- Görev ayrıntıları
Kadının beyanı söylemi üzerine aşağıdaki yazıda "Dedikleri hakikaten tüyler" sözlerinden başlayıp "söylüyor Profesör Erdemir." sözlerine kadar, bunlar da dahil olmak üzere, uzanan kısmı yeniden yazın. Bunu yaparken "haykırarak" ifadesini "bağırarak" ile değiştirin.

─── Okunacak metin ───

KADININ BEYANI ESASTIR SÖYLEMİ ÜZERİNE!

Bir süre önce Van yüzüncü yıl üniversitesi hocalarından Profesör Naki Erdemir hocanın konuşmasını dinledim.

Dinlerken ürktüm ve endişem bayağı arttı.

İstanbul sözleşmesi üzerine bir programda konuşuyordu Naki Bey ve oldukça vahim şeyler anlatıyordu.

Dedikleri hakikaten tüyler ürpertici ve çok korkunçtu. O korkunç durum hala devam ediyor maalesef.

Katıldığı programda adeta haykırarak içi yanık bir şekilde olayın mağduru olarak aynen şunları söylüyor Profesör Erdemir.

Ben fakültede teneffüs arasında odamın kapısını kilitliyorum diyor ve ekliyor hoca.

İki öğrenci gelse hoca bana taciz yaptı derse ben ne yapacağım? Kadının beyanı esas nasılsa.

─── Sağlanan öğeler ───

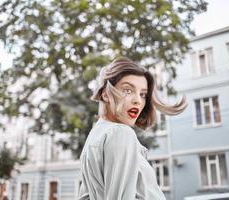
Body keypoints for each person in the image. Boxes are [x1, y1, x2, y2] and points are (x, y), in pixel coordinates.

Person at [78, 57, 187, 200]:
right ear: (105, 93)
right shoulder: (120, 133)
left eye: (143, 94)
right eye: (128, 90)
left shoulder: (95, 135)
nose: (138, 100)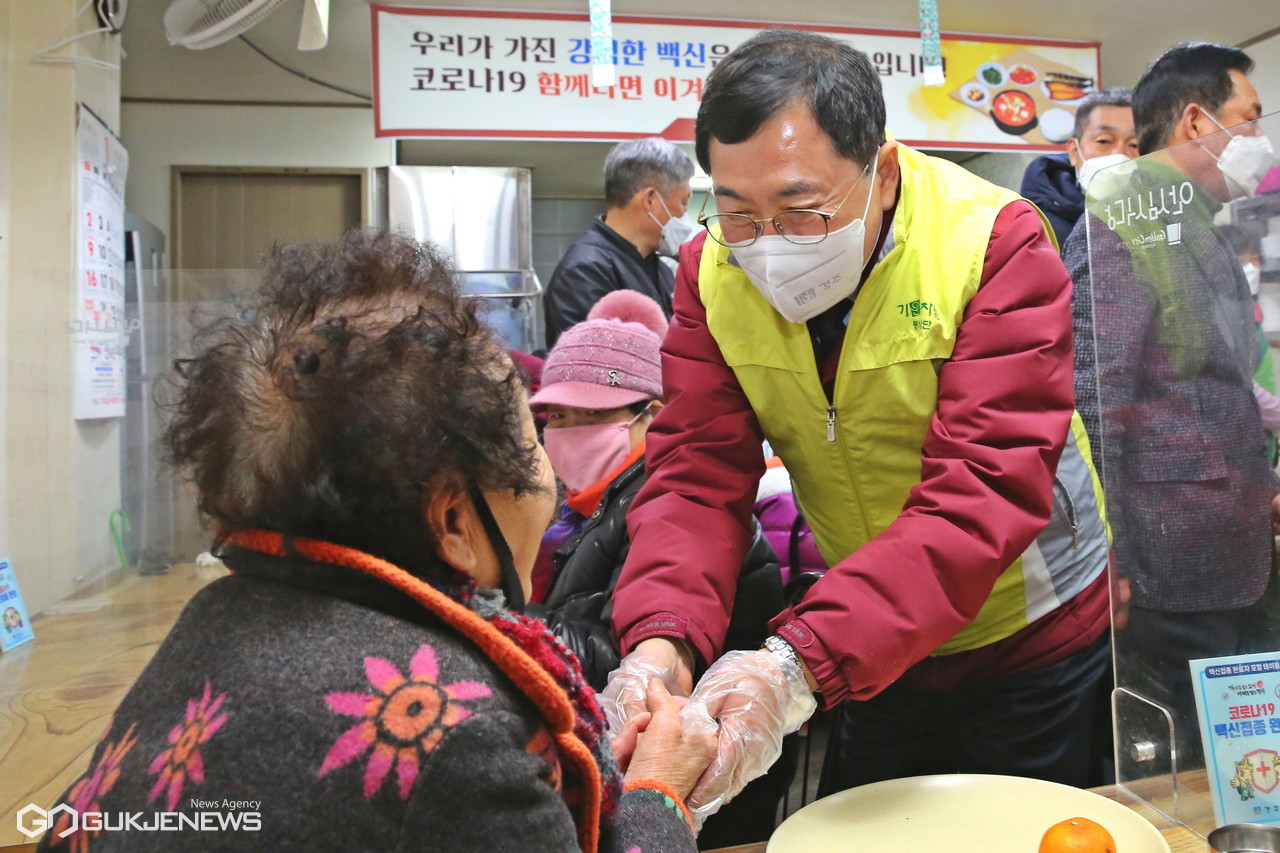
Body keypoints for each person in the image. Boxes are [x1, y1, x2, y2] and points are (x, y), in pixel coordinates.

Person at [37, 230, 715, 852]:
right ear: (454, 521)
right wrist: (659, 793)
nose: (549, 457)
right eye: (531, 434)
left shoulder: (210, 618)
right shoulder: (455, 729)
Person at [602, 29, 1111, 821]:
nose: (766, 245)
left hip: (1025, 631)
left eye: (801, 209)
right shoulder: (711, 273)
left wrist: (797, 664)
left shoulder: (991, 241)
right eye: (736, 212)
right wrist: (659, 642)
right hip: (866, 634)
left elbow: (983, 489)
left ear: (880, 172)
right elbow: (695, 474)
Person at [1065, 41, 1280, 766]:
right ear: (1196, 121)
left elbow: (1207, 380)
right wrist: (1108, 557)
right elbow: (1094, 400)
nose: (1259, 139)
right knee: (1174, 766)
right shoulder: (1123, 221)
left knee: (1232, 760)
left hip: (1222, 546)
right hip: (1166, 563)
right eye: (1249, 120)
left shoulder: (1194, 221)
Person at [525, 289, 790, 848]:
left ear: (654, 414)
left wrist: (509, 626)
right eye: (557, 416)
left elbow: (616, 648)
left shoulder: (672, 507)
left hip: (702, 784)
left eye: (591, 415)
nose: (568, 431)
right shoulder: (579, 507)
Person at [543, 138, 695, 346]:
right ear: (650, 200)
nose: (684, 215)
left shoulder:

───

- Alıştırmanın çözümü
Dedikleri hakikaten tüyler ürpertici ve çok korkunçtu. O korkunç durum hala devam ediyor maalesef.

Katıldığı programda adeta bağırarak içi yanık bir şekilde olayın mağduru olarak aynen şunları söylüyor Profesör Erdemir.